Ban sank to his knees, his shoulder against the trunk of the first hawthorn. Its roots curled through the sloping earth, hard gray snakes. Blood dripped from his wound, plopping against the roots and dusty ground in perfect tiny splatters. Ban blinked, and his tears fell, too. He sighed. This was the place.

The hawthorn shook its leaves, a long sighing response.

Hello, little brother, the tree whispered.

Relieved, exhausted, Ban laid himself down between the trees, head cradled in the crook of two roots. He kissed it, closed his eyes, and gave himself over to death.

He woke suddenly, from a dream of yellow flowers that floated in the air like bobbing butterflies, and gasped at a resurgence of pain. Blackness surrounded him, and not the blackness of a starless sky, but of closed doors and deep well water. He smelled roots and dank earth; a healthy, fertile smell. And blood, too, but fainter. His ears were muffled, his entire body cushioned by mud and roots cupped gently and perfectly around him.

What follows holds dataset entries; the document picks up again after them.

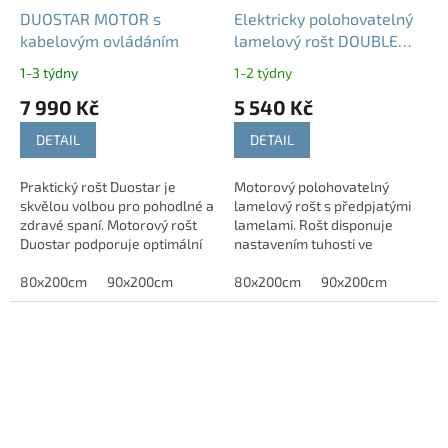
DUOSTAR MOTOR s
Elektricky polohovatelný
kabelovým ovládáním
lamelový rošt DOUBLE
MOBIL T5
1-3 týdny
1-2 týdny
7 990 Kč
5 540 Kč
DETAIL
DETAIL
Praktický rošt Duostar je
Motorový polohovatelný
skvělou volbou pro pohodlné a
lamelový rošt s předpjatými
zdravé spaní. Motorový rošt
lamelami. Rošt disponuje
Duostar podporuje optimální
nastavením tuhosti ve
rozložení váhy těla na matraci.
středové části díky posuvným
Polohování roštu pomocí...
80x200cm
90x200cm
,,páskem" a zdvojeným
80x200cm
90x200cm
lamelám. Rozměry roštu lze...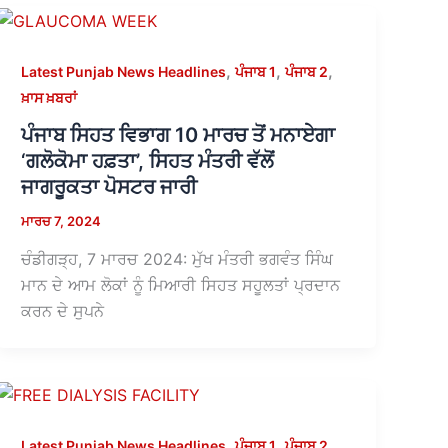
,
,
,
Latest Punjab News Headlines
ਪੰਜਾਬ 1
ਪੰਜਾਬ 2
ਖ਼ਾਸ ਖ਼ਬਰਾਂ
ਪੰਜਾਬ ਸਿਹਤ ਵਿਭਾਗ 10 ਮਾਰਚ ਤੋਂ ਮਨਾਏਗਾ
‘ਗਲੋਕੋਮਾ ਹਫ਼ਤਾ’, ਸਿਹਤ ਮੰਤਰੀ ਵੱਲੋਂ
ਜਾਗਰੂਕਤਾ ਪੋਸਟਰ ਜਾਰੀ
ਮਾਰਚ 7, 2024
ਚੰਡੀਗੜ੍ਹ, 7 ਮਾਰਚ 2024: ਮੁੱਖ ਮੰਤਰੀ ਭਗਵੰਤ ਸਿੰਘ
ਮਾਨ ਦੇ ਆਮ ਲੋਕਾਂ ਨੂੰ ਮਿਆਰੀ ਸਿਹਤ ਸਹੂਲਤਾਂ ਪ੍ਰਦਾਨ
ਕਰਨ ਦੇ ਸੁਪਨੇ
,
,
,
Latest Punjab News Headlines
ਪੰਜਾਬ 1
ਪੰਜਾਬ 2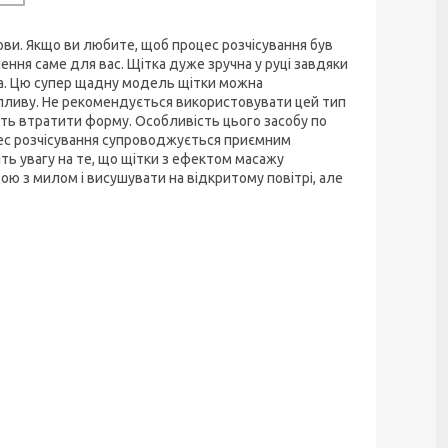
ови. Якщо ви любите, щоб процес розчісування був
ння саме для вас. Щітка дуже зручна у руці завдяки
нка. Цю супер щадну модель щітки можна
впливу. Не рекомендується використовувати цей тип
уть втратити форму. Особливість цього засобу по
оцес розчісування супроводжується приємним
іть увагу на те, що щітки з ефектом масажу
ою з милом і висушувати на відкритому повітрі, але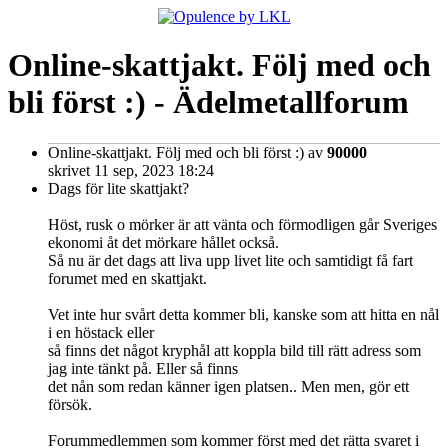
Online-skattjakt. Följ med och
bli först :) - Ädelmetallforum
Online-skattjakt. Följ med och bli först :)
av
90000
skrivet 11 sep, 2023 18:24
Dags för lite skattjakt?
Höst, rusk o mörker är att vänta och förmodligen går Sveriges
ekonomi åt det mörkare hållet också.
Så nu är det dags att liva upp livet lite och samtidigt få fart
forumet med en skattjakt.
Vet inte hur svårt detta kommer bli, kanske som att hitta en nål
i en höstack eller
så finns det något kryphål att koppla bild till rätt adress som
jag inte tänkt på. Eller så finns
det nån som redan känner igen platsen.. Men men, gör ett
försök.
Forummedlemmen som kommer först med det rätta svaret i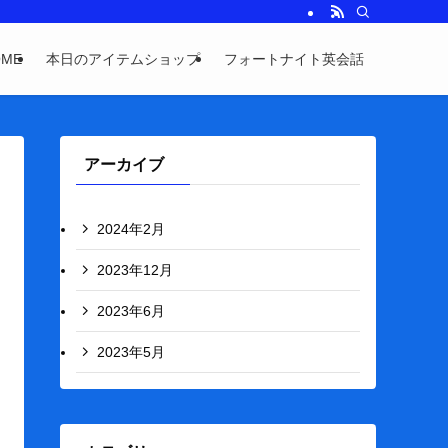
OME
本日のアイテムショップ
フォートナイト英会話
アーカイブ
2024年2月
2023年12月
2023年6月
2023年5月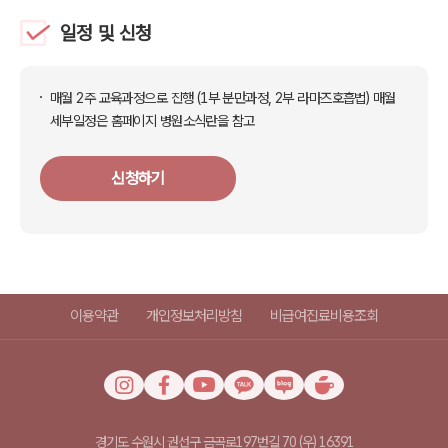
일정 및 신청
매월 2주 교육과정으로 진행
(1부 분만과정, 2부 라마즈호흡법)
매월
세부일정은 홈페이지 병원소식란을 참고
신청하기
이용약관
개인정보처리방침
비급여진료비용조회
경기도 수원시 권선구 금곡로197번길 70 (우) 16391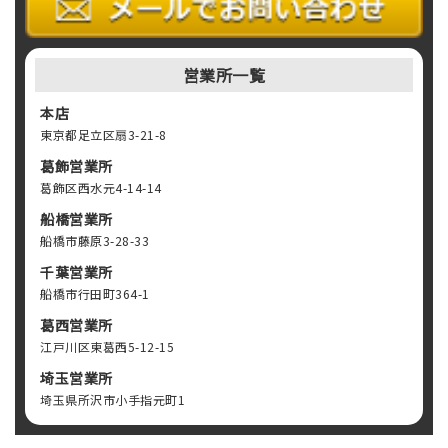
営業所一覧
本店
東京都足立区扇3-21-8
葛飾営業所
葛飾区西水元4-14-14
船橋営業所
船橋市藤原3-28-33
千葉営業所
船橋市行田町364-1
葛西営業所
江戸川区東葛西5-12-15
埼玉営業所
埼玉県所沢市小手指元町1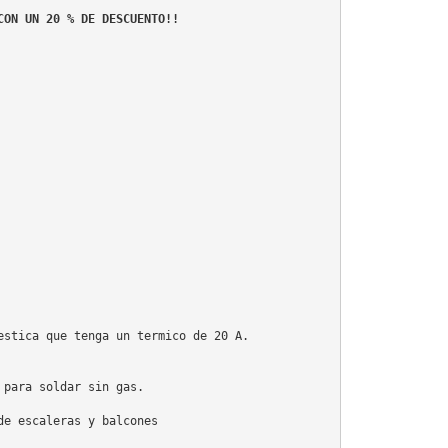
stica que tenga un termico de 20 A.

para soldar sin gas.

e escaleras y balcones
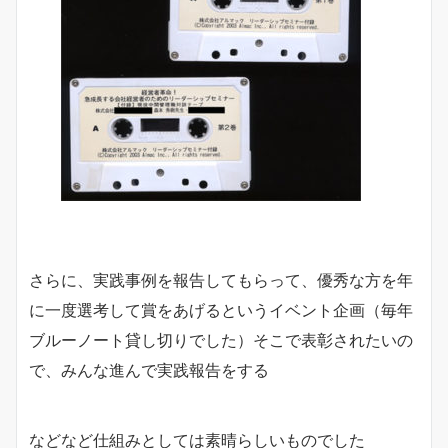
さらに、実践事例を報告してもらって、優秀な方を年
に一度選考して賞をあげるというイベント企画（毎年
ブルーノート貸し切りでした）そこで表彰されたいの
で、みんな進んで実践報告をする
などなど仕組みとしては素晴らしいものでした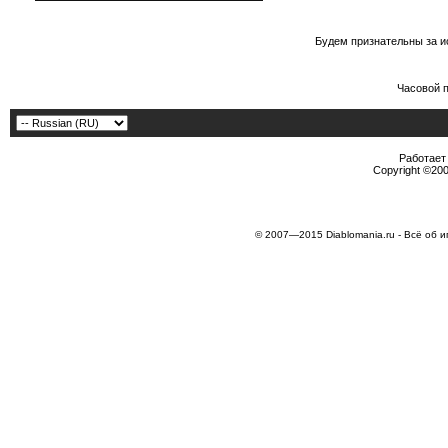
Будем признательны за и
Часовой 
Работает 
Copyright ©2000
© 2007—2015 Diablomania.ru - Всё об и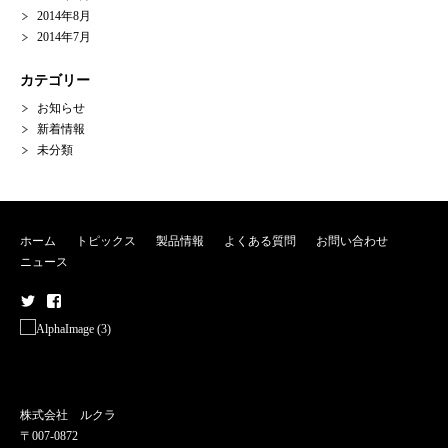
2014年8月
2014年7月
カテゴリー
お知らせ
新着情報
未分類
ホーム
トピックス
製品情報
よくある質問
お問い合わせ
ニュース
メ
メ
ニ
ニ
ュ
ュ
ー
ー
株式会社 ルクラ
項
項
〒007-0872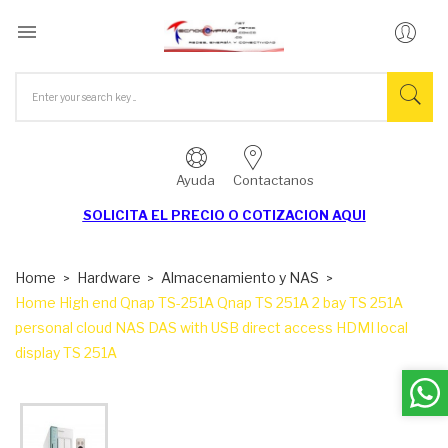

Ayuda
Contactanos
SOLICITA EL
PRECIO O COTIZACION AQUI
Home
Hardware
Almacenamiento y NAS
Home High end Qnap TS-251A Qnap TS 251A 2 bay TS 251A
personal cloud NAS DAS with USB direct access HDMI local
display TS 251A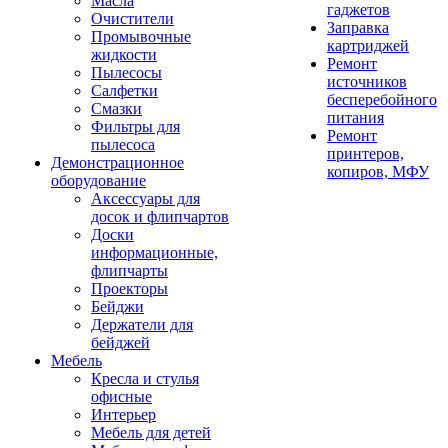
Масла
гаджетов
Очистители
Заправка
Промывочные
картриджей
жидкости
Ремонт
Пылесосы
источников
Салфетки
бесперебойного
Смазки
питания
Фильтры для
Ремонт
пылесоса
принтеров,
Демонстрационное
копиров, МФУ
оборудование
Аксессуары для
досок и флипчартов
Доски
информационные,
флипчарты
Проекторы
Бейджи
Держатели для
бейджей
Мебель
Кресла и стулья
офисные
Интерьер
Мебель для детей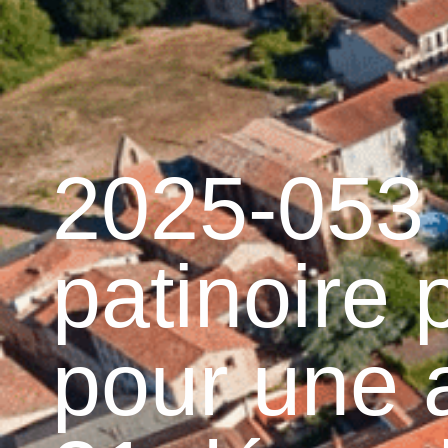
contenu
principal
Accueil
Découvrir 
Graulhet et le cuir
2025-053 
patinoire 
pour une 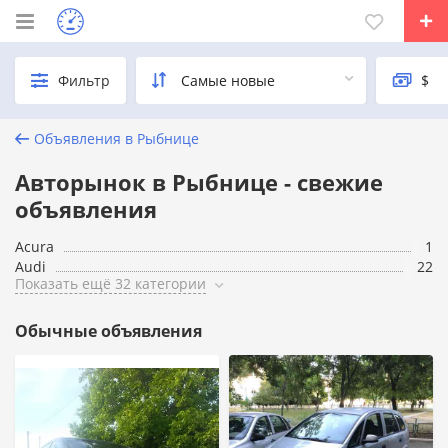
Фильтр
Объявления в Рыбнице
Авторынок в Рыбнице - свежие
объявления
Acura
1
Audi
22
Показать ещё 32 категории
Обычные объявления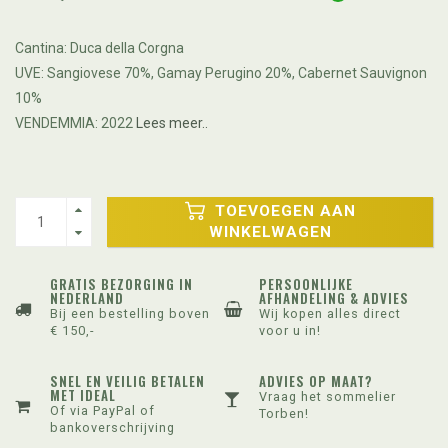
Cantina: Duca della Corgna
UVE: Sangiovese 70%, Gamay Perugino 20%, Cabernet Sauvignon
10%
VENDEMMIA: 2022
Lees meer..
TOEVOEGEN AAN
WINKELWAGEN
GRATIS BEZORGING IN
PERSOONLIJKE
NEDERLAND
AFHANDELING & ADVIES
Bij een bestelling boven
Wij kopen alles direct
€ 150,-
voor u in!
SNEL EN VEILIG BETALEN
ADVIES OP MAAT?
MET IDEAL
Vraag het sommelier
Of via PayPal of
Torben!
bankoverschrijving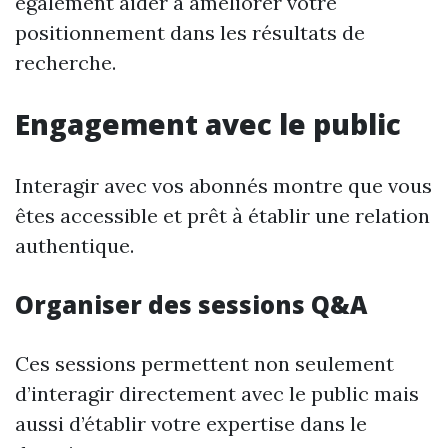
également aider à améliorer votre
positionnement dans les résultats de
recherche.
Engagement avec le public
Interagir avec vos abonnés montre que vous
êtes accessible et prêt à établir une relation
authentique.
Organiser des sessions Q&A
Ces sessions permettent non seulement
d’interagir directement avec le public mais
aussi d’établir votre expertise dans le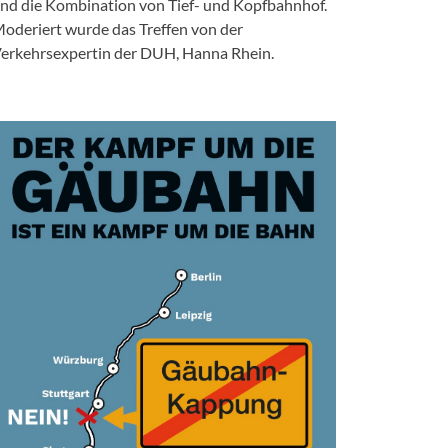
nd die Kombination von Tief- und Kopfbahnhof.
oderiert wurde das Treffen von der
erkehrsexpertin der DUH, Hanna Rhein.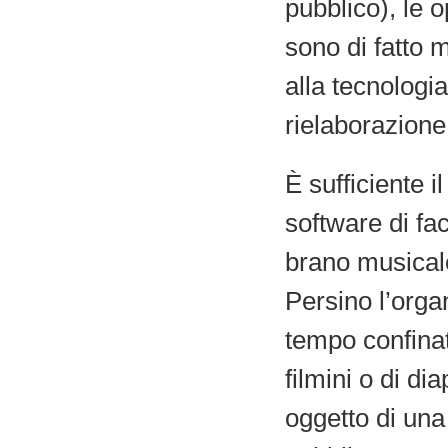
pubblico), le 
sono di fatto m
alla tecnologi
rielaborazione
È sufficiente 
software di fac
brano musicale,
Persino l’orga
tempo confinat
filmini o di di
oggetto di una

As he slept, the hawthorns had made him a nest.

Or a grave.

He shifted but was caught by the heavy embrace of earth. A root hugged his left forearm against his chest, keeping the wrist secure. Another pair of roots circled Ban’s ribs, pinching shut the leather vest and pressing together his yawning wound.

Sleep, son, little brother.

The words shivered through the ground, passed between the hawthorns.

We hold you, they whispered, shaping the language of trees rounder, louder and more tender both, to Ban’s ears. Like a different dialect from the slick, intense whispering of Innis Lear.